WaPo Analysis: Republicans Have Been Trying To Pack Courts For Years
Amy Coney Barrett’s nomination to the U.S. Supreme Court has brought the subject of “court-packing” to national attention in recent weeks, with Republicans casting Democrats’ talk of possibly expanding and rebalancing the court as a radical change that would politicize the nation’s highest court.
Barrett’s confirmation would solidify a 6-3 conservative majority on the Supreme Court.
But a Washington Post analysis reveals that Republicans have been trying to pack state supreme courts for years, often making no effort to hide their partisan motivation.
The Post highlights a study published earlier this year by Marin Levy, a law professor at Duke University, that “documented court-packing attempts in at least 11 states in recent years.”
Most of those efforts were initiated by Republicans, including the two that succeeded. Moreover, compared with earlier decades, court-packing attempts are now more common and more explicitly partisan.
“The norm against court packing might be more vulnerable than some have thought — at least as it concerns the state courts,” Levy wrote. “If court packing and unpacking were considered strictly verboten, one would not expect to see over twenty different bills to pack and unpack the highest court in eleven different states.”
- Republicans successfully packed the state supreme courts in Arizona and Georgia in 2016.
- In Florida (in 2007 and 2011) and Iowa (in 2009), Republican attempts to pack the courts failed, according to the report.
- In Montana, Republican lawmakers tried but failed to unpack the courts in 2011, reducing the number of justices to afford conservatives a partisan advantage.
- A similar effort failed in Oklahoma in 2017.

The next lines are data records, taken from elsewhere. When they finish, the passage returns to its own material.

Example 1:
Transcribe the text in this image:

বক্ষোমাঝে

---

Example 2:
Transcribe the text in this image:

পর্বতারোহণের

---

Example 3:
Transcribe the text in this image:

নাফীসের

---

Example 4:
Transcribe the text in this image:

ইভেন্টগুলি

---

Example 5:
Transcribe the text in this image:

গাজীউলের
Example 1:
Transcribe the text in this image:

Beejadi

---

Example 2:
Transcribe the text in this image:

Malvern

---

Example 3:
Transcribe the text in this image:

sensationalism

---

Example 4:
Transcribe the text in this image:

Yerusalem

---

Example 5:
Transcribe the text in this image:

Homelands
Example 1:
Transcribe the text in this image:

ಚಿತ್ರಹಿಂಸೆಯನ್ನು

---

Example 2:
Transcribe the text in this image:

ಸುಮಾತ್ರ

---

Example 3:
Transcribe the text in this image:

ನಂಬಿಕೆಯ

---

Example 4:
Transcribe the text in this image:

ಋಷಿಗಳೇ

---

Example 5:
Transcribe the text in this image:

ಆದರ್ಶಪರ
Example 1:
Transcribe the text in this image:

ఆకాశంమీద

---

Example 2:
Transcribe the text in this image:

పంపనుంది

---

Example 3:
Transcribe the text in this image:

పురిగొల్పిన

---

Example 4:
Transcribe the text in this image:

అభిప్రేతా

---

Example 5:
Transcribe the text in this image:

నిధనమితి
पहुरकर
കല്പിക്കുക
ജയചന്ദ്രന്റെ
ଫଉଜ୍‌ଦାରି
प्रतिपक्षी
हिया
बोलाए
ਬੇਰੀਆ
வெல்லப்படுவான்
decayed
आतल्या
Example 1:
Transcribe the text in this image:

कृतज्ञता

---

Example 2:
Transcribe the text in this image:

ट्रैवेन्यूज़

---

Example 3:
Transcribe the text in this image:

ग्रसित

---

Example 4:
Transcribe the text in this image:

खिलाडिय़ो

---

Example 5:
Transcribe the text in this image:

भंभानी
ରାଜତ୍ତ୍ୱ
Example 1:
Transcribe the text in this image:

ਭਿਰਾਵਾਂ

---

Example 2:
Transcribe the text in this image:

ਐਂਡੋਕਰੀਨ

- And Republicans in Washington made a move to unpack the state supreme court in recent years:
In 2013, in what Levy calls “a particularly dramatic interbranch display of hostility,” Washington Republicans introduced a bill to remove four members from the state’s nine-member Supreme Court, immediately following the court’s overturning of Republican-imposed restrictions on tax hikes. The Brennan Center for Justice characterized the proposal as a threat to judicial independence. Levy notes that while the bill failed, Republicans have periodically attempted to revive it in recent years.
- Democrats in South Carolina and Louisiana also have tried to pack the courts, finding no success.
- In Alabama, the Democratic Senate majority leader introduced a bill in 2009 to reduce the number of state supreme court justices but failed.
- And in Pennsylvania, “state Republicans considered a proposal to reduce the size of the court as part of a larger package that also would have eliminated the office of the lieutenant governor and shrunk the general assembly. It had bipartisan support — a rarity among these cases — but was ultimately not taken up.”